As this is an election year, the political contestants are more likely to fan ethnic and religious sentiments, as this is their surest way of getting the people’s vote by proclaiming that they are the national patriots and others are traitors. However, in multi-ethnic, multi-religious and pluralistic societies, issues that pit one community against another cannot be resolved through the principle of majority vote. Sri Lanka’s long-term challenges in maintaining relations between its communities were manifested in increasing inter-religious tension that boiled to the surface during the anti-Muslim riots that took place in the country in March 2018 and in the inter-religious and inter-ethnic tensions that continue to simmer beneath the surface.
In January, a national inter-religious symposium on the theme of Religions to Reconcile organised by the National Peace Council brought together over 200 religious clergy, local politicians, journalists, women, youth and persons with disabilities who comprise the plurality of the population.

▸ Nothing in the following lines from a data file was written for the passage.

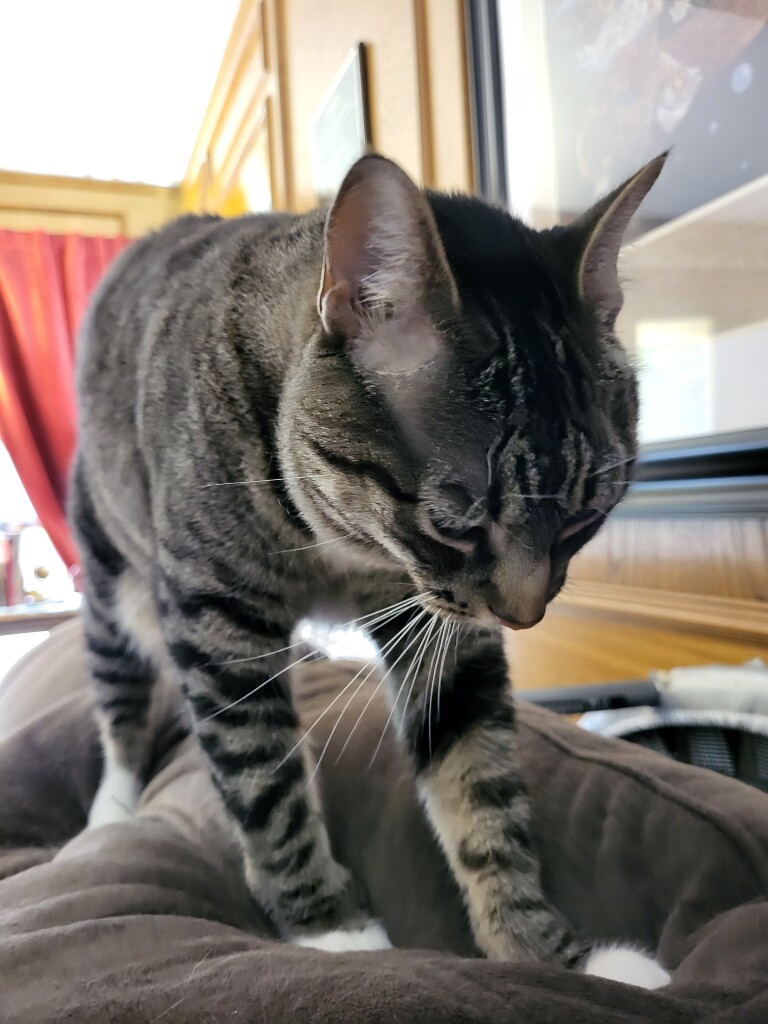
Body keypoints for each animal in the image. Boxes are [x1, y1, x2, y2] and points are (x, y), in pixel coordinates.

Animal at [70, 149, 667, 974]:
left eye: (586, 516)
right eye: (458, 525)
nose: (525, 615)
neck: (340, 545)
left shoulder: (441, 625)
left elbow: (479, 781)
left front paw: (550, 954)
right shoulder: (217, 618)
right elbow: (263, 777)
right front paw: (332, 928)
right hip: (110, 579)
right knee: (120, 700)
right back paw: (112, 807)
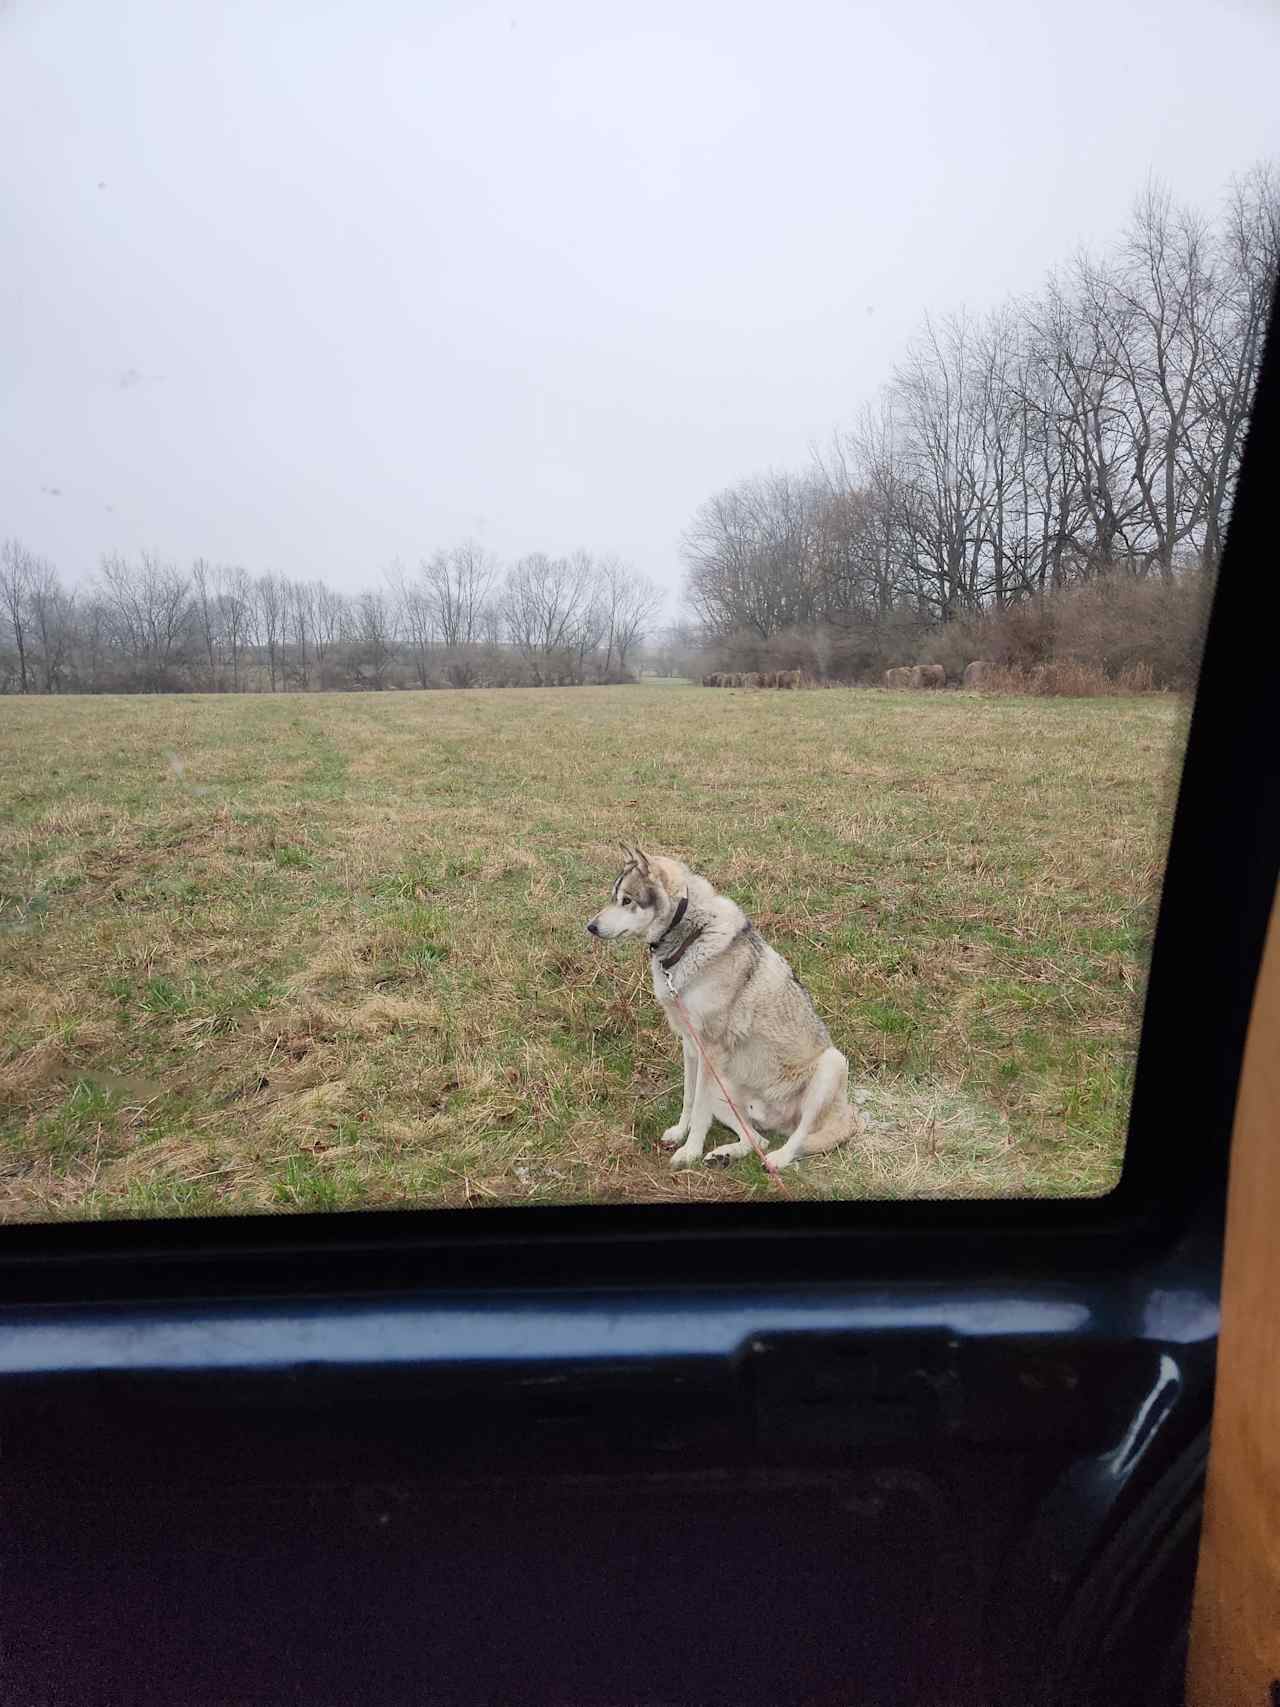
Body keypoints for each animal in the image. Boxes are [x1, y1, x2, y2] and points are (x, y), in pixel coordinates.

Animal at [590, 843, 863, 1167]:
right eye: (614, 897)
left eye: (627, 900)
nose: (590, 927)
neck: (691, 937)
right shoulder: (691, 1047)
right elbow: (689, 1099)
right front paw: (680, 1135)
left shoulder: (709, 1050)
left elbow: (698, 1112)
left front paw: (690, 1153)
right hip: (724, 1089)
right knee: (756, 1139)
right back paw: (724, 1154)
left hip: (832, 1064)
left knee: (797, 1137)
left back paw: (777, 1159)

They met at the BMICH and passed a resolution that contains a vision of a plural society. They stated that political leaders and state officials have a key role to play in building a pluralistic society in which there is equal voice irrespective of number and in which members of diverse ethnic, racial, religious, or social groups maintain and develop their traditional culture or special interest within the sphere of a common citizenship.
The symposium also called for the establishment of a pluralism commission on the lines of the independent commissions, whose members would be appointed by the constitutional council, and whose mandate would be aligned to the observations and recommendations sketched out above. The minister of national integration, official languages, social progress and Hindu religious affairs Mano Ganesan delivering the keynote speech said ‘When extremists from the north and south speak they score marks. They are trying to break the country; we are trying to mend it.’ He too stressed that the pluralistic nature of the country needs to be recognised.
Jehan Perera is executive director of the National Peace Council of Sri Lanka.